Após um prolongado silêncio Josefa suspirou:“Este mundo anda desvairado. No nosso tempo, as raparigas só saíam de casa para ir à vila, à escola da professora Nascimento, e não havia rapaz nenhum que nos tocasse. Minha mãe recomendava-nos sempre: Meninas, escutai bem: depois da escola vêm direitinhas para casa e não se olha p'ra ninguém; conta-se as pedras do caminho, que as meninas querem-se é em casa. Hoje?!...”

Como que confessando um pecado, Ana desabafou:
“A minha neta Joaninha...eu só queria que tu a visses, mulher, anda-me com uns calções curtinhos, por metade do joelho, em cima de umas meias pretas, compridas, rotas e traz-me os lábios pintados e as unhas grandes com vermelho arregalado. Deus me perdoe, minha querida neta!, mas parece-me uma mulher da vida. Bem lhe prega a mãe e o pai manda-lhe sempre bons conselhos, mas não há maneira. Na Escola nem sei em que ano vai. Anda p'raí por esses caminhos, de manhã à noite, com outras raparigas da sua idade...No nosso tempo, a gente não estudava tanto tempo, mas ia lavar roupa à Mouraria, aprendia a costurar e a bordar, sabia matar uma galinha, amanhar peixe, acender o lar e pôr o jantar na mesa... e quando casava, íamos limpinhas, cheirando a novo que nos podíamos gabar. Hoje? Quem pode pôr a mão no lume por essas meninas de cabelo pintado, enroladas com esses rapazes?”

“Não te apoquentes, Ana!”-continuou Josefa. “Já não é p'ra nós, mas o mundo vai vir a melhor, tenho a certeza. Tu sabes que não sou de modernices. Ando sempre com a saia abaixo do joelho, mas também já pensei que é demais. Deus não nos quer velhas e gastas, antes do tempo. Já bastam as contrariedades da vida que nos comeram a carne e os ossos. Não vês nas fotografias que o teu João manda da Amer'ca aquelas mulheres sempre bem prezadas e pintadas? Foram daqui umas pelintras, mas chegaram lá e fizeram-se umas senhoras. Eu penso que Deus não quer esta tristeza em que vivemos. Se continuarmos assim, vamos mais cedo p'rà cova...”

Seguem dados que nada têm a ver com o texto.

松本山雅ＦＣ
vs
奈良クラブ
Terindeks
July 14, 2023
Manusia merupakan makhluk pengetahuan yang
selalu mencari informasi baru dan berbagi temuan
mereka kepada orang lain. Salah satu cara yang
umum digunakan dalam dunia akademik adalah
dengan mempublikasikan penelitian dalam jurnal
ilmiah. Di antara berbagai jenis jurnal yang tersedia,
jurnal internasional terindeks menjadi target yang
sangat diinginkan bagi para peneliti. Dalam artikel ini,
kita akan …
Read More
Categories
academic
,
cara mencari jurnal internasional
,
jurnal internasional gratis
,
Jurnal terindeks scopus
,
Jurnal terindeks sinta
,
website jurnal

“Pois é verdade.”- respondeu Ana – “ Quem me dera pensar de modo diferente...não sei se ainda consigo ter a alegria de outros tempos, quando a gente andava por essas matanças de porcos, ajudando umas e outras e, ao fim do dia, mesmo cansadas que só Deus sabe! bailávamos a chamarrita mentes os donos da casa tinham convidados. Outros tempos... outros tempos...”

“Tá bom! já demos à língua, logo de manhã. Agora, vamos à vida que a morte é certa!” – rematou Josefa. “Sai-me desta casa, Ana, e vai por esses campos que o sol de Janeiro é como o luar: não tem parceiro!”

Josefa levantou-se, a muito custo, segurando as ancas e as pernas que já não a ajudam, e desceu os degraus do balcão, enquanto Ana, da porta da cozinha, acenava, vagarosamente: “Adeus!...até amanhã, se Deus quiser!”